## What is being asked
Go through the records and tally the lines that include the word "девайсы". The answer is that total alone.

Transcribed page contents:

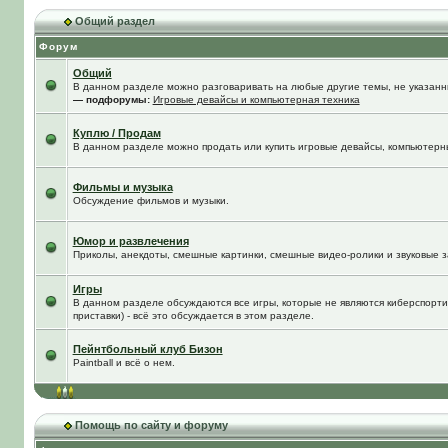
Общий раздел
Форум
Общий
В данном разделе можно разговаривать на любые другие темы, не указанны
— подфорумы:
Игровые девайсы и компьютерная техника
Куплю / Продам
В данном разделе можно продать или купить игровые девайсы, компьютерн
Фильмы и музыка
Обсуждение фильмов и музыки.
Юмор и развлечения
Приколы, анекдоты, смешные картинки, смешные видео-ролики и звуковые з
Игры
В данном разделе обсуждаются все игры, которые не являются киберспорти
приставки) - всё это обсуждается в этом разделе.
Пейнтбольный клуб Бизон
Paintball и всё о нем.
Помощь по сайту и форуму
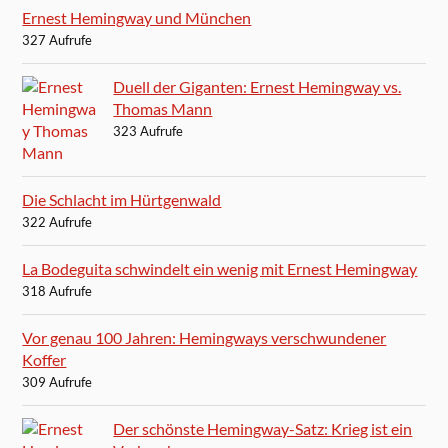
Ernest Hemingway und München
327 Aufrufe
Duell der Giganten: Ernest Hemingway vs.
Thomas Mann
323 Aufrufe
Die Schlacht im Hürtgenwald
322 Aufrufe
La Bodeguita schwindelt ein wenig mit Ernest Hemingway
318 Aufrufe
Vor genau 100 Jahren: Hemingways verschwundener
Koffer
309 Aufrufe
Der schönste Hemingway-Satz: Krieg ist ein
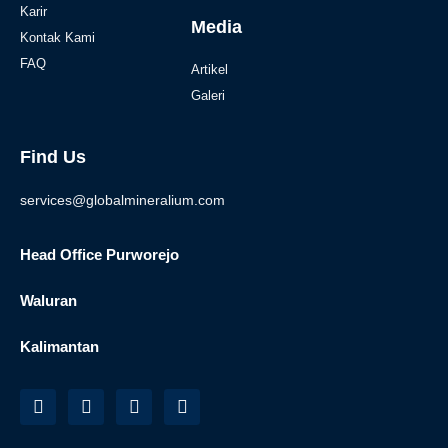
Karir
Media
Kontak Kami
FAQ
Artikel
Galeri
Find Us
services@globalmineralium.com
Head Office Purworejo
Waluran
Kalimantan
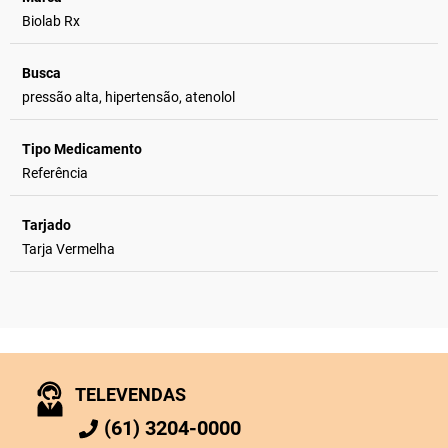
Biolab Rx
Busca
pressão alta, hipertensão, atenolol
Tipo Medicamento
Referência
Tarjado
Tarja Vermelha
TELEVENDAS
(61) 3204-0000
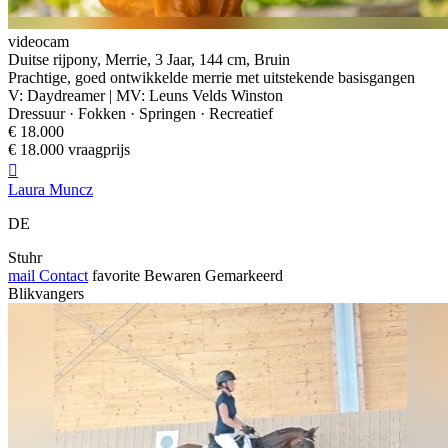
videocam
Duitse rijpony, Merrie, 3 Jaar, 144 cm, Bruin
Prachtige, goed ontwikkelde merrie met uitstekende basisgangen
V: Daydreamer | MV: Leuns Velds Winston
Dressuur · Fokken · Springen · Recreatief
€ 18.000
€ 18.000 vraagprijs

Laura Muncz
DE
Stuhr
mail
Contact
favorite
Bewaren
Gemarkeerd
Blikvangers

## Solution to this exercise
2